Autonomous Next has analyzed crypto funds and their respective strategies. We segmented funds by: (1) active vs. Passive styles and (2) bundled vs. Standalone products, for example a fund of funds bundles multiple funds into a single fund that tracks the cumulative performance of those funds
Autonomous NEXT has kept a running tally on the number of crypto funds within the space, as well as their respective estimated assets under management. Our findings indicate that over 300 funds currently exist, most of which started in 2017 and 2018, with a variety of strategies including Venture, Trading, Quant & Artificial Intelligence, Fund of Funds, Indexes, Token Baskets, Credit and Ecosystem Funds; with the majority (56%) of total AUM controlled by liquid venture funds. The inception of 61 funds in the first half of 2018 means barriers to entry such as market volatility and significant start-up costs do not pose as significant deterrents to new entrants seeking exposure into the crypto space.
Autonomous Research has found that global Fintech investments by region have grown from a total of $2.5 billion in 2012 to over $17 billion in 2016. Although there have been notable increases in investments in North America and Europe, Asia has grown most rapidly with investments in the region rising from $0.2 billion to $8.5 billion over the past 4 years.
Analysis of the share of global Fintech deals depicted by region tells us how the quantity of deals made in each region has fluctuated over recent years. North America remains the leader in Fintech deals, but has been experiencing an incrementally lower share of the total deals globally. Europe has maintained steady growth and now represents 28% of all deals, up from 22%. Asia once again has experienced the greatest growth having more than quadrupled the number of deals between 2012 and 2016. The correlation between the global share of the amount of deals and the total investments received in Asia can be explained by the fact that six of the seven largest Fintech companies come from Asia. Deals and investments from other countries remain fairly constant with only minor fluctuations.
Autonomous Research has estimated the Global Fintech Venture Capital Investment to be $17.7 billion in total capital across 1556 deals in 2016. Compared to 2015, these figures represent an 8.3% increase in total capital received by Fintech start-ups and a decrease of 6.4% in number of investments. Despite this decrease, the CAGR across 2012-2016 stands at 62% for total capital invested and 22% for deal count. As a result, we find that the average capital per deal is growing steadily and new Fintech entrepreneurs are being supported by increased venture financing.

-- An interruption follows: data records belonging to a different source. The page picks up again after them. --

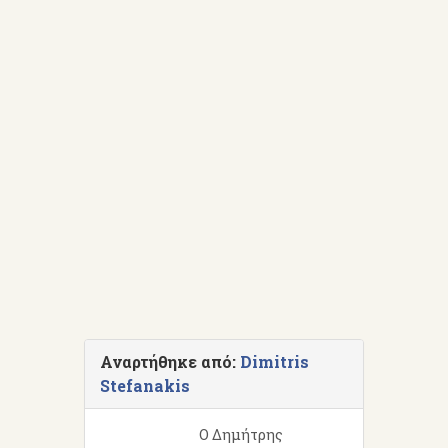
Αναρτήθηκε από:
Dimitris
Stefanakis
Ο Δημήτρης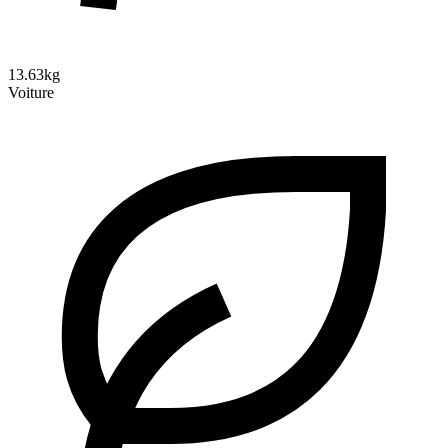
13.63kg
Voiture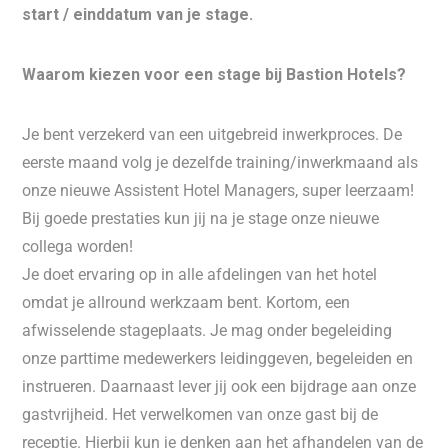
start / einddatum van je stage.
Waarom kiezen voor een stage bij Bastion Hotels?
Je bent verzekerd van een uitgebreid inwerkproces. De
eerste maand volg je dezelfde training/inwerkmaand als
onze nieuwe Assistent Hotel Managers, super leerzaam!
Bij goede prestaties kun jij na je stage onze nieuwe
collega worden!
Je doet ervaring op in alle afdelingen van het hotel
omdat je allround werkzaam bent. Kortom, een
afwisselende stageplaats. Je mag onder begeleiding
onze parttime medewerkers leidinggeven, begeleiden en
instrueren. Daarnaast lever jij ook een bijdrage aan onze
gastvrijheid. Het verwelkomen van onze gast bij de
receptie. Hierbij kun je denken aan het afhandelen van de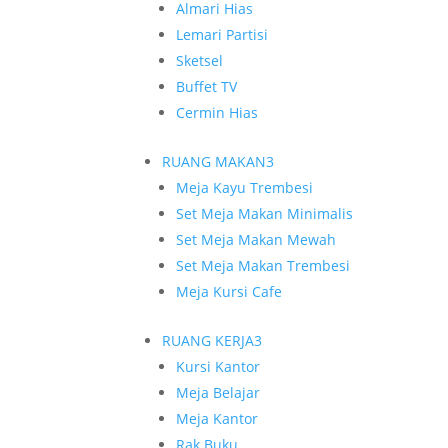
Almari Hias
Lemari Partisi
Sketsel
Buffet TV
Cermin Hias
RUANG MAKAN
3
Meja Kayu Trembesi
Set Meja Makan Minimalis
Set Meja Makan Mewah
Set Meja Makan Trembesi
Meja Kursi Cafe
RUANG KERJA
3
Kursi Kantor
Meja Belajar
Meja Kantor
Rak Buku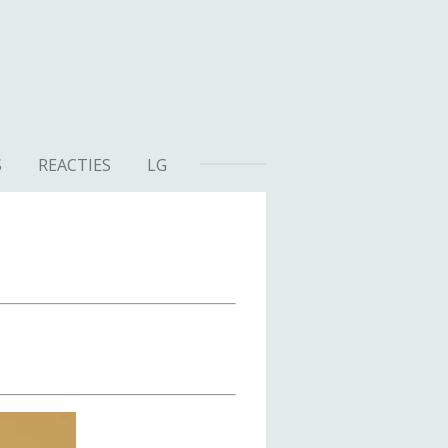
S
REACTIES
LG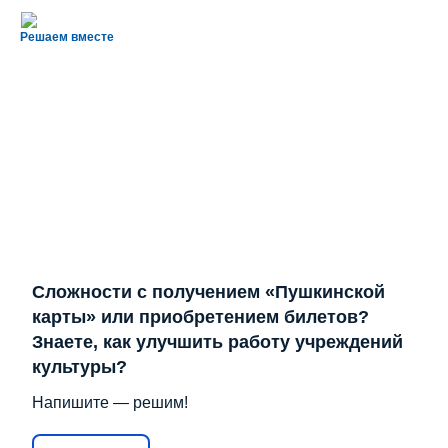
Решаем вместе
Сложности с получением «Пушкинской
карты» или приобретением билетов?
Знаете, как улучшить работу учреждений
культуры?
Напишите — решим!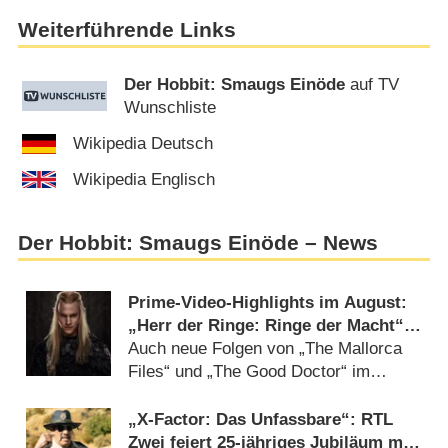
Weiterführende Links
Der Hobbit: Smaugs Einöde
auf TV
Wunschliste
Wikipedia Deutsch
Wikipedia Englisch
Der Hobbit: Smaugs Einöde – News
Prime-Video-Highlights im August:
„Herr der Ringe: Ringe der Macht“,
„Perfekt verpasst“ und „Arrow“
Auch neue Folgen von „The Mallorca
Files“ und „The Good Doctor“ im
Angebot (
26.07.2024
)
„X-Factor: Das Unfassbare“: RTL
Zwei feiert 25-jähriges Jubiläum mit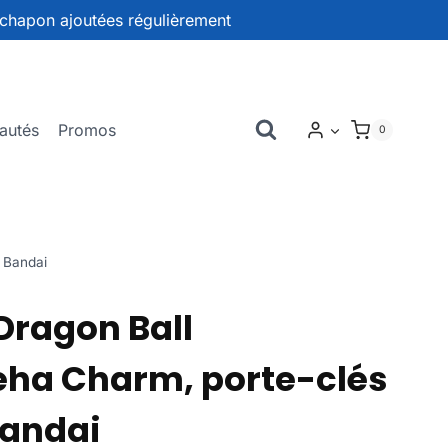
chapon ajoutées régulièrement
autés
Promos
0
 Bandai
ragon Ball
a Charm, porte-clés
Bandai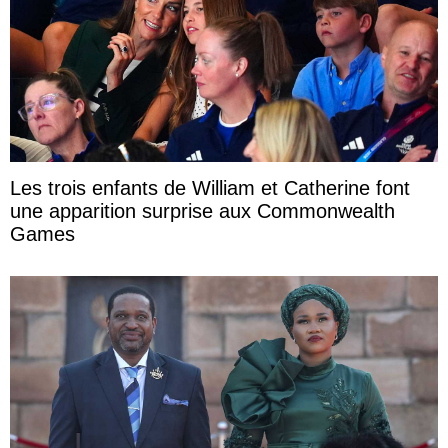
Les trois enfants de William et Catherine font
une apparition surprise aux Commonwealth
Games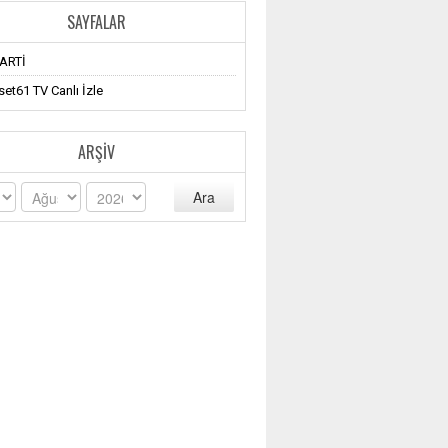
SAYFALAR
ARTİ
et61 TV Canlı İzle
ARŞIV
Ara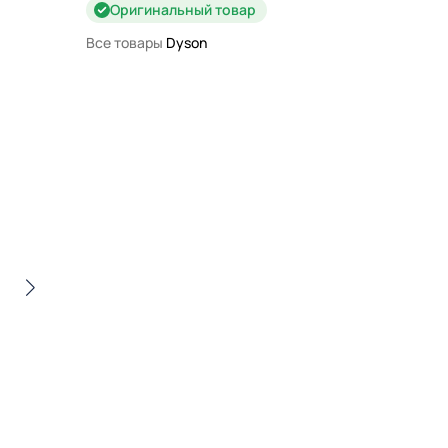
Оригинальный товар
Все товары
Dyson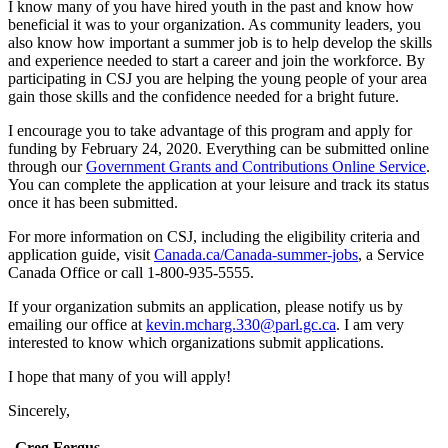
I know many of you have hired youth in the past and know how
beneficial it was to your organization. As community leaders, you
also know how important a summer job is to help develop the skills
and experience needed to start a career and join the workforce. By
participating in CSJ you are helping the young people of your area
gain those skills and the confidence needed for a bright future.
I encourage you to take advantage of this program and apply for
funding by February 24, 2020. Everything can be submitted online
through our
Government Grants and Contributions Online Service
.
You can complete the application at your leisure and track its status
once it has been submitted.
For more information on CSJ, including the eligibility criteria and
application guide, visit
Canada.ca/Canada-summer-jobs
, a Service
Canada Office or call 1-800-935-5555.
If your organization submits an application, please notify us by
emailing our office at
kevin.mcharg.330@parl.gc.ca
. I am very
interested to know which organizations submit applications.
I hope that many of you will apply!
Sincerely,
Greg Fergus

Autonomous Research has analysed Venture Investment Activity within the digital wealth sector starting from 2008. The findings show a surge in venture funding with investments reaching $615 million in 2014 compared to $194 million in 2013. The vast majority of capital was raised in North America, giving rise to digital wealth management start-ups such as Wealthfront and Personal Capital. In 2015, venture funding doubled to $1.3billion resulting from increased investment in Asia and start-ups such as Chunhua Wealth and Wacai.com entered the scene. With considerably smaller venture activity in Europe (and other regions) and investment reductions in Asia in 2016, North America is accounting for the majority of support for digital wealth entrepreneurs.
The second chart analyses the number of companies with seeding rounds targeting digital wealth start-ups across the same time period. We find a surge in companies providing venture funding across all regions from 2014: 56 companies in 2013 to 115 in 2016. Breaking down the companies by region re-affirms that North America offers the majority of venture funding in the wealth tech sector and support of digital wealth start-ups.
Autonomous Research has analysed the Venture Activity relating to Blockchain and Bitcoin in the period 2011-2016. Our findings show a strong growth in venture funding and deals made, starting in 2013 with $75 million (75 deals). Peak investment in this period occurred in 2016 at $525 million (142 deals) with deals made declining from 195 in 2015. This suggests higher funding per deal and new start-ups are increasingly supported by venture activity, primarily in North America.
Our second chart shows a decline in the share of funding targeted at Bitcoin entrepreneurs with 42% of venture funding not focused on the currency. This is a sharp decrease from 3% in 2014 and implies a shift in interest away from Bitcoin and towards other cryptocurrency and digital ledger technology.